Artrite reumatoide, disponibile anche in Italia tofacitinib per le forme moderate e gravi

Tofacitinib, capostipite internazionale della classe degli inibitori delle Janus chinasi, oggi è rimborsato in Italia per il trattamento dell'Artrite Reumatoide; già autorizzato in più di 80 Paesi nel mondo e ampiamente impiegato dal 2013 al 2017 per più di 100.000 pazienti nella pratica clinica internazionale.

Arriva in Italia tofacitinib, farmaco in compresse per il trattamento dell’Artrite Reumatoide (AR) in fase attiva da moderata a severa in associazione con metotrexato (MTX) in pazienti adulti che hanno risposto in modo inadeguato o sono intolleranti ad uno o più farmaci modificanti la malattia. Può essere somministrato in monoterapia in caso di intolleranza a MTX o quando quest’ultimo non è appropriato.

Tofacitinib è il capostipite internazionale di una nuova classe di farmaci chiamati inibitori delle Janus chinasi (JAK) che agiscono a  livello intracellulare interrompendo la trasmissione del segnale infiammatorio all’origine dell’Artrite Reumatoide.

Per l’autorizzazione al rimborso l’AIFA ha esaminato un completo programma di sviluppo clinico composto da 6 studi registrativi, a cui si aggiungono dati di pratica clinica derivanti dall’esperienza maturata dal 2013 in diverse realtà internazionali quali gli Stati Uniti, la Svizzera, il Sud America , e dati di sicurezza a lungo termine su oltre 17.700
anni-paziente con una osservazione fino a 9 anni .

 “Tofacitinib ha dimostrato di possedere un’elevata efficacia nel controllo dei sintomi dell’AR, tale da indurre un miglioramento clinico della condizione del paziente, sia per quanto riguarda gli indicatori di attività  di malattia, sia per quanto concerne i cosiddetti PROs (Patents’ Reported Outcomes), ovvero i parametri riportati dal paziente come l’astenia e la qualità di vita. – afferma Luigi Sinigaglia, Direttore UOC di Reumatologia, Centro Ortopedico Traumatologico Gaetano Pini – CTO di Milano.
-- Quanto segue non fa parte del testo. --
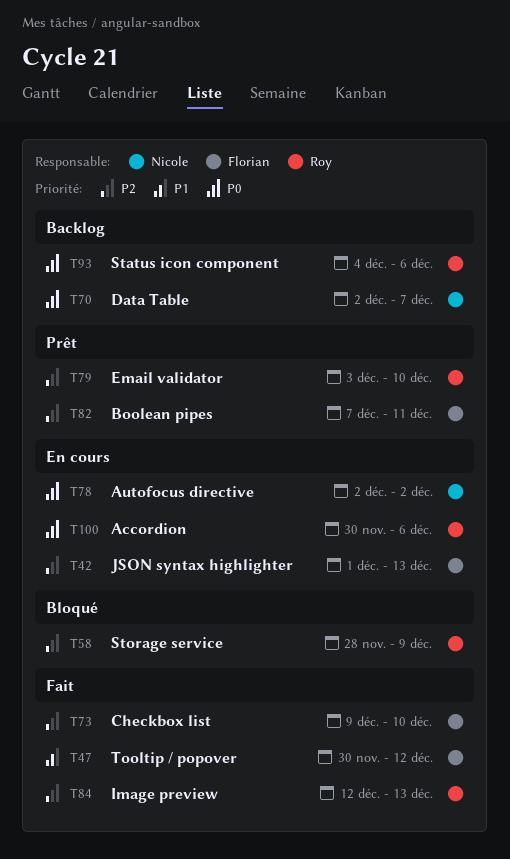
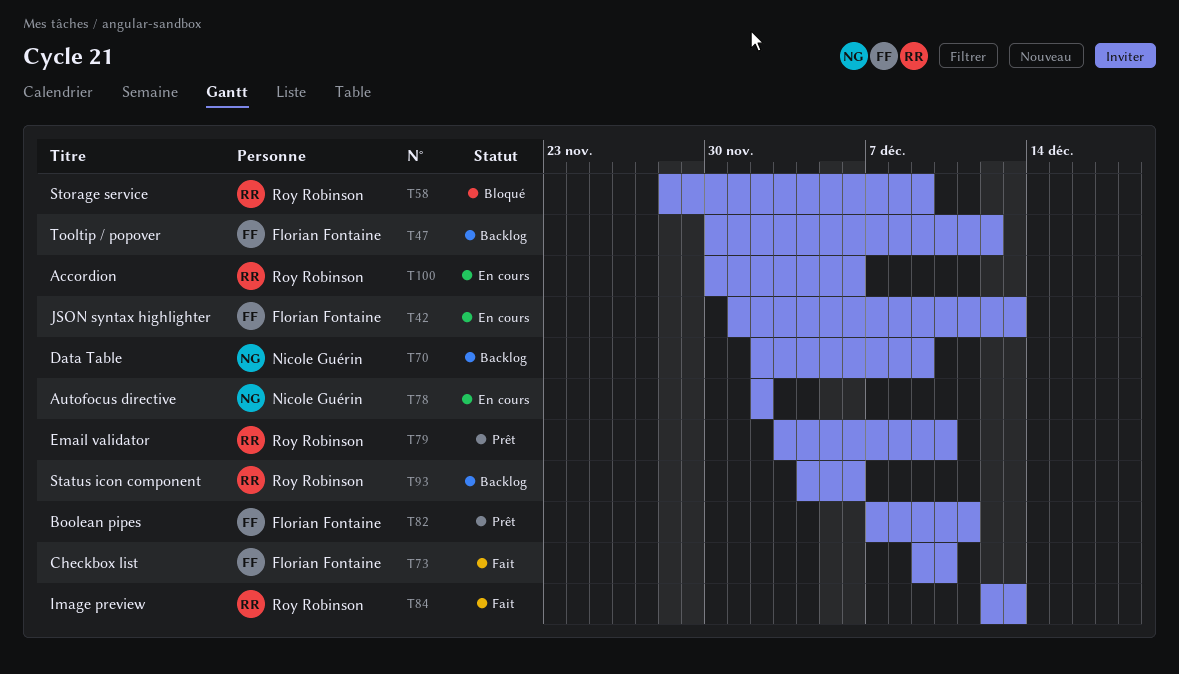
T47, status: Fait -> Backlog
T70, due: Dec 7 -> Dec 9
Questi effetti sono sorprendentemente rapidi, già evidenti dopo una o due settimane dall’inizio del trattamento nonostante il fatto che la terapia avvenga per via orale".

 “Questo farmaco rappresenta per noi pazienti un importante passo avanti nel  trattamento dell’Artrite Reumatoide. – afferma Silvia Tonolo, Presidente  ANMAR (Associazione Nazionale Malati Reumatici). In primo luogo perché si  tratta di un’efficace alternativa terapeutica per coloro che non rispondono  ai trattamenti tradizionali. Un altro importante vantaggio sta nel fatto che  il farmaco si somministra per bocca rispetto agli altri che, invece, prevedono un’iniezione o infusione. La formulazione in pillole, infatti, mette il paziente in una condizione di maggior comfort verso il trattamento, permettendogli di beneficiarne sia dal punto di vista dell’efficacia terapeutica che in termini di autonomia: ad esempio durante le attività quotidiane e anche in viaggio, con notevoli ricadute positive nell’ambito della qualità di vita del paziente.”

Tofacitinib è l’unico inibitore delle Janus chinasi di consolidata esperienza internazionale e sicurezza valutata a lungo termine che offre efficacia rapida e durevole con la convenienza di una terapia orale che non necessita della catena del freddo. “È stato estensivamente studiato in numerosi trials clinici controllati e randomizzati che hanno interessato tutte le popolazioni di pazienti. Si è dimostrato, infatti, efficace sia in forme di Artrite Reumatoide precoce, sia in pazienti che hanno dimostrato resistenza a DMARDs sintetici e/o che avevano già fallito un trattamento con farmaci biologici. Questo ampio spettro di indicazioni unitamente ai dati di efficacia e di sicurezza derivanti dagli studi osservazionali di registro, fanno di questa opzione un reale avanzamento nella strategia terapeutica dell’AR.” – conclude Sinigaglia.
  
Recentemente l’Agenzia Europea del Farmaco (EMA) ha esteso l’approvazione d’uso di tofacitinib anche al trattamento dell’artrite psoriasica attiva e della colite ulcerosa moderata-severa , ampliando il suo potenziale valore clinico per il trattamento di altre due patologie autoimmunitarie per cui sussistono ancora bisogni clinici insoddisfatti.